### Brano dell'esercizio
☆ ☆ ☆

Frammenti di (Pier)Pioggia

Pensieri e parole alla ricerca di un'identità

giovedì, maggio 24, 2007

Il ping-pong e il rap del sig. Carlo

Ma sì, ogni tanto qualche flash back sul Bellaria si può fare, visto che digitando su Google "bar bellaria" il mio blog è la seconda occorrenza...
Oggi parliamo di cos'era e com'era il "tennis dei poveri" al bar...
Il ping-pong fa in genere la staffetta col biliardo, infatti i due tavoli non possono coesistere a causa della ridotta dimensione della sala dove solo ubicati, quindi a turno vengono vicendevolmente rimpiazzati. La regola che governa il passaggio da un gioco all’altro è naturalmente la distruzione fisica del tavolo, la cui durata si aggira mediamente sui 14 mesi per un biliardo e può arrivare fino a 20 per un ping-pong. A differenza di un tavolo da biliardo, su quello da ping-pong ci si può anche sedere, consumare bevande e giocare a carte, cosa che naturalmente fa inalberare tremendamente il sig. Carlo, il quale involontariamente, riprende gli indisciplinati a ritmo di rap:
giù dal ping-pong
se vuoi giocare a carte vai da un’altra parte
giù dal ping-pong
scendi immediatamente se no ti rompo un dente
giù dal ping-pong
se fate pure chiasso vi arriverà uno schiaffo
Clamorosa la volta in cui il Bo (chiamato così per abbreviare il suo nome di battesimo, Robertino, ma c’è anche chi assicura che non riuscendo a trovargli un soprannome qualcuno abbia detto «Boh» e così si sia poi deciso di chiamarlo) con uno smash riuscito malissimo centrò in pieno un buco nel soffitto, dal quale ricaddero la pallina ed un topolino (che per legge fisica toccarono contemporaneamente il tavolo da ping-pong, uno al di qua della rete, l’altro al di là, originando seri dibattiti sulla convalida o meno del punto).
Le racchette sono il vero oggetto del desiderio di ogni giocatore, almeno quelle ancora in buone condizioni, col manico integro e la superficie di gomma intatta. Per accaparrarsi le racchette migliori i giocatori spesso si azzuffano come galli in un pollaio, oppure sono costretti a superare prove sfiancanti come il salto in largo del cane Greta, la roulette dell’insalata russa del sig. Carlo e il lancio della sigaretta (per mettere fuori uso gli avversari a mezzo incendio). Il rischio di giocare con una racchetta in cattive condizioni può esplicitarsi col distaccamento di alcune parti della medesima durante il gioco, col conseguente effetto “scheggia impazzita” del frammento che rimbalza per le pareti del bar come una pallina sui respingenti di un flipper.

☆ ☆ ☆

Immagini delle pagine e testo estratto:
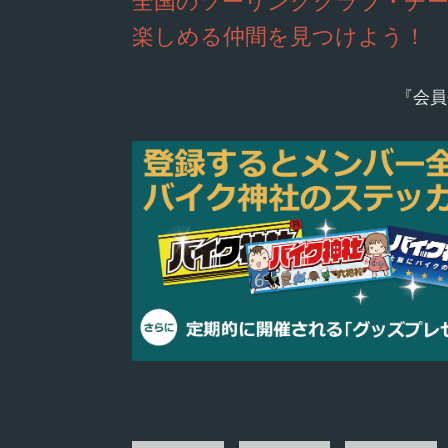
全国のツーリングクラブ・チ
楽しめる仲間を見つけよう！
『会員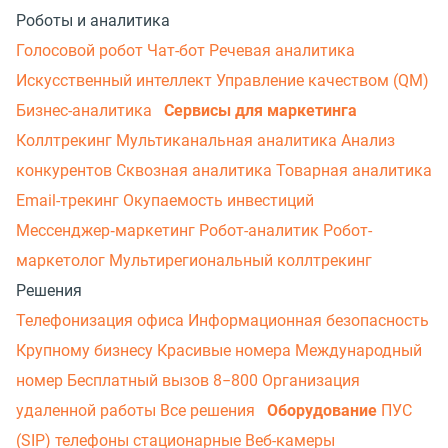
Роботы и аналитика
Голосовой робот
Чат-бот
Речевая аналитика
Искусственный интеллект
Управление качеством (QM)
Бизнес-аналитика
Сервисы для маркетинга
Коллтрекинг
Мультиканальная аналитика
Анализ
конкурентов
Сквозная аналитика
Товарная аналитика
Email-трекинг
Окупаемость инвестиций
Мессенджер‑маркетинг
Робот-аналитик
Робот-
маркетолог
Мультирегиональный коллтрекинг
Решения
Телефонизация офиса
Информационная безопасность
Крупному бизнесу
Красивые номера
Международный
номер
Бесплатный вызов 8−800
Организация
удаленной работы
Все решения
Оборудование
ПУС
(SIP) телефоны стационарные
Веб-камеры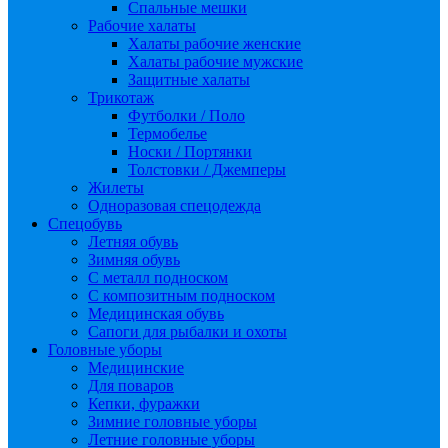
Спальные мешки
Рабочие халаты
Халаты рабочие женские
Халаты рабочие мужские
Защитные халаты
Трикотаж
Футболки / Поло
Термобелье
Носки / Портянки
Толстовки / Джемперы
Жилеты
Одноразовая спецодежда
Спецобувь
Летняя обувь
Зимняя обувь
С металл подноском
С композитным подноском
Медицинская обувь
Сапоги для рыбалки и охоты
Головные уборы
Медицинские
Для поваров
Кепки, фуражки
Зимние головные уборы
Летние головные уборы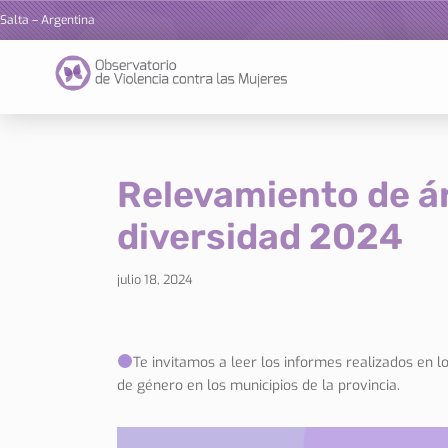
Salta – Argentina
Ir
al
contenido
Relevamiento de á
diversidad 2024
julio 18, 2024
Te invitamos a leer los informes realizados en l
de género en los municipios de la provincia.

☆ ☆ ☆

### Esercizi
1. Rispondi per favore a queste domande sul testo sul ping-pong al bar:
(a) Quanti mesi dura in media un tavolo da biliardo?
(b) Da quale nome di battesimo deriverebbe il soprannome "Bo"?
(c) Che cosa ricadde dal buco nel soffitto insieme alla pallina?
2. Continua il testo sul ping-pong al bar, riprendendolo subito dopo la sua ultima frase.
Le voci non servono in alcun modo per questo lavoro.

### Soluzioni
1.
(a) Circa 14 mesi.
(b) Robertino.
(c) Un topolino.

2.
Causa panchine e ammennicoli vari non identificati, nel tentativo di rispondere all’avversario si può incautamente sbattere la racchetta contro la parete in legno, con conseguenze deleterie per quest’ultima, che in effetti col tempo tende ad assumere l’aspetto di un groviera stagionato.

8 Comments:

Anonymous Anonimo said...

Una boccata d'ossigeno intanto me la sono respirata..ora metabolizzo e poi commento.
Grazie in the meantime :-)
Elisa

24 maggio, 2007 14:14  
Blogger lucia said...

che bello questo stralcio di vita da bar Bellaria. Mi ricorda le partite a ping pong che si facevano al mare. Tavolo di cemento dipinto di verde. Racchette sfasciate a fine stagione e una pallina che finiva sempre fra i cespugli della pineta anitstante.
Lascio qui un abbraccio che spero "riscuoterai" al più presto.

25 maggio, 2007 16:36  
Anonymous Anonimo said...

Mi torna in mente un piccolo paese in Romagna, dove ho vissuto per qualche tempo a causa del lavoro di papà: lì c'era un bar in un giardino comunale che aveva il ping pong e il biliardino e a cui facevano riferimento tutti gli adolescenti del luogo. A biliardino ero un drago ma a ping pong facevo pena... un giorno il ragazzino che mi piaceva e che credevo non si fosse nemmeno accorto che esistessi mi chiese di giocare con lui. a ping pong, ovviamente. Ricordo solo che dopo i primissimi tiri la pallina del ping pong finì in prossimità della capretta del proprietario del bar, che se la mangiò come se fosse stata una caramella..fu la mia prima delusione d'amore :-/
Capre e ping pong non vanno d'accordo!
Elisa

27 maggio, 2007 00:07  
Blogger danDapit said...

Devo fare una confessione...Una confessione TERRIBILE!
io non so giocare a ping pong!
Il che significa che non ho ricordi legati al Ping-pong.
Anzi, ne ho alcuni, ma sono tristi!
Quando, adolescente, guardavo gli altri giocare, e vergognandomi di non saperlo fare, rifiutavo di cimentarmi, restando a guardare.
Che peccato non essere stata intraprendente, e aver osato!
Bello il racconto, soprattutto il rap del sig. Carlo!!!
^___^

27 maggio, 2007 00:23  
Anonymous Anonimo said...

Ciao Pier! Un salutino.... :)
Arianna
P.s.: ti ho mandato due @ non ti sono arrivate??

28 maggio, 2007 09:10  
Blogger Pier said...

ucia: Il ping pong è un divertimento abbastanza ricorrente al mare, e la pallina si nasconde sempre nei posti più difficili per il recupero!
A volte basta un rumore leggero a risvegliare i ricordi.
Abbraccio riscosso e ricambiato!

Elisa: Insomma come si dice col ping pong non sei riuscita a salvare... capre e cavoli! :-)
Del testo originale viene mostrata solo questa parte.